Eternal One: Don’t worry about the young man and your servant. Go along with whatever Sarah says, for through Isaac your covenant children will be named. As for the son of the slave woman, I will take care of him. I will raise up a nation through him as well because he is also your son.

So Abraham got up early in the morning, took bread and a container of water, and gave them to Hagar. He placed them on her shoulder, gave her the child-his firstborn-and sent her away. She left and wandered in the wilderness near Beersheba. When the water in the container was all gone, in desperation she left the child under the shade of one of the bushes. Then she walked off and sat down opposite him, about a bowshot away.

Hagar: I can’t bear to watch my child die. (Though Ishmael is about 16 years old at this time, she still considers him her child.)

As she sat there, she cried loudly. God heard the voice of young Ishmael, and a messenger of God called out to Hagar from heaven.

Messenger: Why are you so upset, Hagar? Don’t be afraid. God has heard the voice of young Ishmael. Come now, lift him up, and take him by the hand. I have plans to make a great nation from his descendants!

Then God opened Hagar’s eyes. She looked up from her grief and saw a well of water not far away. She went over to it, filled the container she carried with water, and gave the young man a drink. God watched over him for the rest of his life. Ishmael grew up, lived in the wilderness, and became an expert archer.

Gospel Lesson: Matthew 16: 24-28

Then Jesus told his disciples, ‘If any want to become my followers, let them deny themselves and take up their cross and follow me. For those who want to save their life will lose it, and those who lose their life for my sake will find it. For what will it profit them if they gain the whole world but forfeit their life? Or what will they give in return for their life? ‘For the Son of Man is to come with his angels in the glory of his Father, and then he will repay everyone for what has been done. Truly I tell you, there are some standing here who will not taste death before they see the Son of Man coming in his kingdom.

Meditations For Your Week

Sunday, September 3rd-Saturday, September 9th

 Sunday: God replied to Abimelech still in his dream, “Yes, I know you did this       with integrity in your heart.  It was I who prevented you from crossing the line.” Genesis 20:6. Your integrity is seen by God and supported by God.  Where do you need God to help you stick to your principles?

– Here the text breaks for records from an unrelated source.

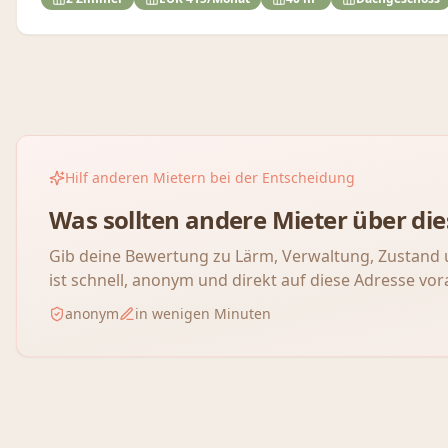
Hilf anderen Mietern bei der Entscheidung
Was sollten andere Mieter über d
Gib deine Bewertung zu Lärm, Verwaltung, Zustand 
ist schnell, anonym und direkt auf diese Adresse vor
anonym
in wenigen Minuten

Monday: “God graced me with the gift of laughter! To be sure, everyone who hears my story will augh with me!” Genesis 21:6. Join others in their moments of holy laughter!  Open yourself up to sharing your story as well and letting others see God in your life!

Tuesday: “God watched over him for the rest of his life” Genesis 21: 20a.  God’s commitment to watching over Ishmael did not even; not does God’s commitment to watch over you.  Thanks be to God!

Wednesday: “Then Jesus told his disciples, ‘If any want to become my followers, let them deny themselves and take up their cross and follow me.” Matthew 16: 24.  Where has your pride gotten in the way of the work to which Jesus has called you?

Thursday: “For those who want to save their life will lose it, and those who lose their life for my sake will find it.” Matthew 16:25.   Work for Jesus often takes us into places and conversations that we did not expect.  Pray for God to open your heart to your expectations be open to where God is leading.

Friday: For what will it profit them if they gain the whole world but forfeit their life? Or what will they give in return for their life?” Matthew 16:26. Consider how you might focus on working for the kingdom, instead of working for your own reputation.

Saturday: “For the Son of Man is to come with his angels in the glory of his Father, and then he will repay everyone for what has been done.” Matthew 16: 27.  We often imagined repaid to be negative.  Where is your life being lived in such a way that God’s delight would be the response to what you have done?